Prince was speaking as part of the panel session on ‘Hostile Cyber: The boundaries of insurability’, which was held on the first day of this year’s conference of the International Forum on Terrorism Risk (Re)Insurance (IFTRIP).

At the same time, Prince added, we are now dealing with ever more sophisticated supply chains, with risks which are more difficult to manage.
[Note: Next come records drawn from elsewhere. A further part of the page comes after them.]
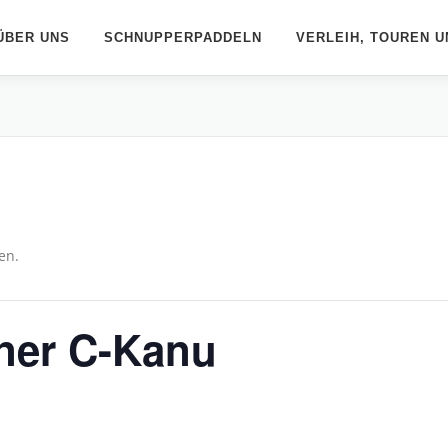
ÜBER UNS
SCHNUPPERPADDELN
VERLEIH, TOUREN U
en.
iner C-Kanu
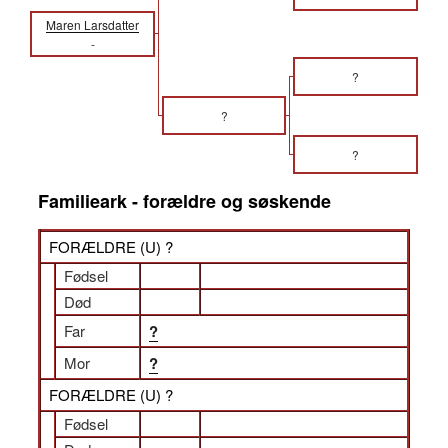
Maren Larsdatter
-
?
?
?
Familieark - forældre og søskende
FORÆLDRE (
U
) ?
Fødsel
Død
Far
?
Mor
?
FORÆLDRE (
U
) ?
Fødsel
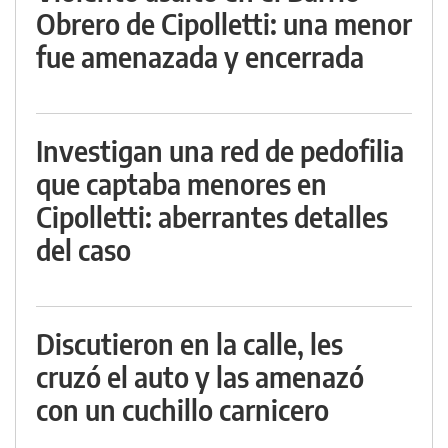
Obrero de Cipolletti: una menor
fue amenazada y encerrada
Investigan una red de pedofilia
que captaba menores en
Cipolletti: aberrantes detalles
del caso
Discutieron en la calle, les
cruzó el auto y las amenazó
con un cuchillo carnicero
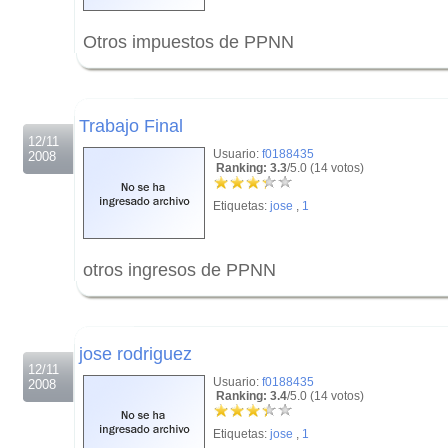
Otros impuestos de PPNN
.
.
Trabajo Final
12/11
Usuario:
f0188435
2008
Ranking: 3.3
/5.0 (14 votos)
Etiquetas:
jose
,
1
otros ingresos de PPNN
.
.
jose rodriguez
12/11
Usuario:
f0188435
2008
Ranking: 3.4
/5.0 (14 votos)
Etiquetas:
jose
,
1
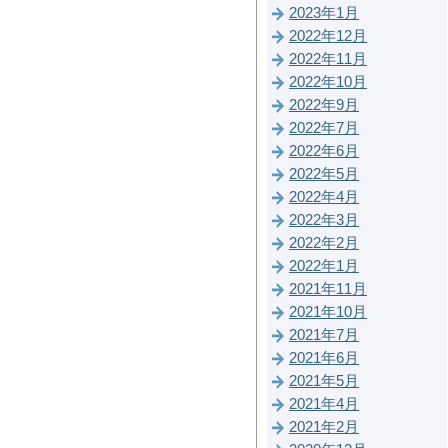
2023年1月
2022年12月
2022年11月
2022年10月
2022年9月
2022年7月
2022年6月
2022年5月
2022年4月
2022年3月
2022年2月
2022年1月
2021年11月
2021年10月
2021年7月
2021年6月
2021年5月
2021年4月
2021年2月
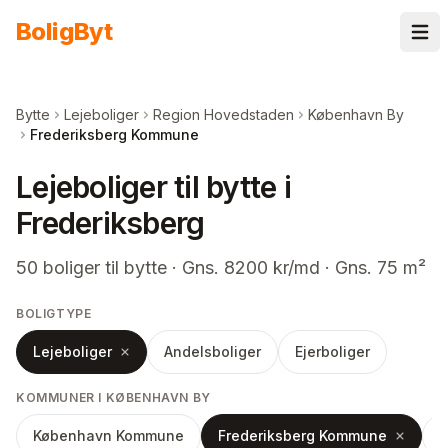
Spring til indhold
Bolig
Byt
Bytte
Lejeboliger
Region Hovedstaden
København By
Frederiksberg Kommune
Lejeboliger til bytte i
Frederiksberg
50
boliger
til bytte
· Gns. 8200 kr/md · Gns. 75 m²
BOLIGTYPE
Lejeboliger
Andelsboliger
Ejerboliger
KOMMUNER I KØBENHAVN BY
København Kommune
Frederiksberg Kommune
T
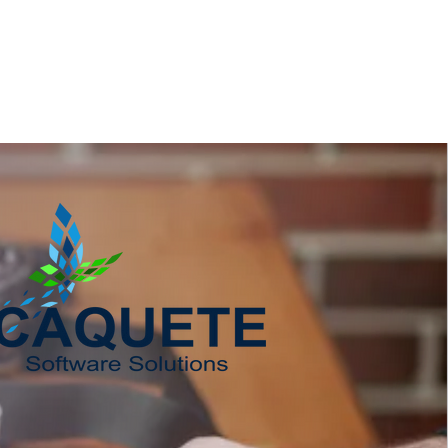
ções e se surpreenda
aqueteWebDesign
LGPD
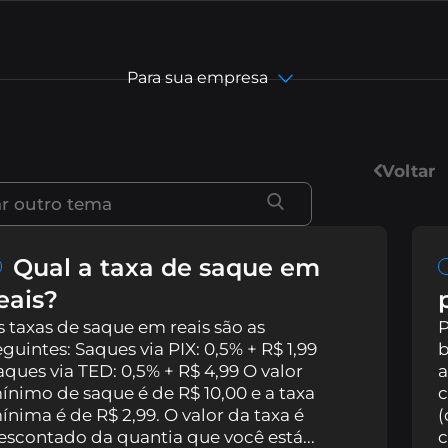
Para sua empresa
Voltar
Portugues (Br
English
Qual a taxa de saque em
eais?
简体中文
s taxas de saque em reais são as
P
eguintes: Saques via PIX: 0,5% + R$ 1,99
b
繁體中文
aques via TED: 0,5% + R$ 4,99 O valor
a
ínimo de saque é de R$ 10,00 e a taxa
c
ínima é de R$ 2,99. O valor da taxa é
(
Español
escontado da quantia que você está...
c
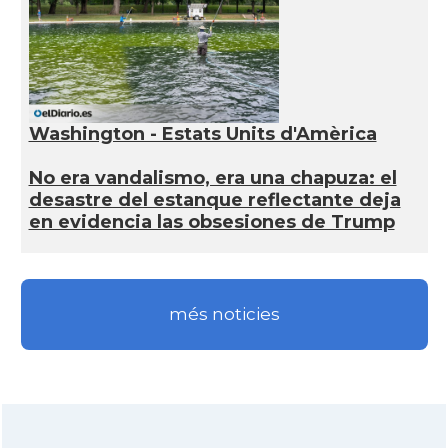
Washington - Estats Units d'Amèrica
No era vandalismo, era una chapuza: el
desastre del estanque reflectante deja
en evidencia las obsesiones de Trump
més noticies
He said there has been a surge in ransomware, with a sevenfold increase in attacks compared to last year, with the Travelex attack a stand-out case, leading to a massive disruption to services and a reported $2.3 million payment.

Cyber-attacks by nation states are also becoming a normalised part of doing business, he commented, singling out Russia for a series of attacks in recent years such as the ‘Not Petya’ attacks in 2017 which caused widespread disruption and are estimated to have cost some $10bn.

He suggested that Russia also participated in a sophisticated recent attack on a Saudi Arabian petrochemical plant.

However, Russia is far from alone here, he added: “China is conducting espionage at scale and North Korea continues to launch cyber-attacks to raise funds, being responsible for the ‘WannaCry’ attacks 2017 which are estimated to have cost $2bn”.

Iran also recently launched a cyber-attack on Israeli treatment plants, Prince noted.

Western states are not merely playing defensive here, however, with the US recently involved in attacks on Russian and Iranian targets, while Israel launched retaliatory attacks on an Iranian plant, he said.

The UK, too, is going on the offensive with the upcoming launch of the National Cyber Force.

Indeed, Prince noted, “offensive cyber-attacks are becoming a normal part of doing business”, adding that such attacks by nation states can have “an enormous impact” on the commercial sector even if these were not intended to be the initial targets.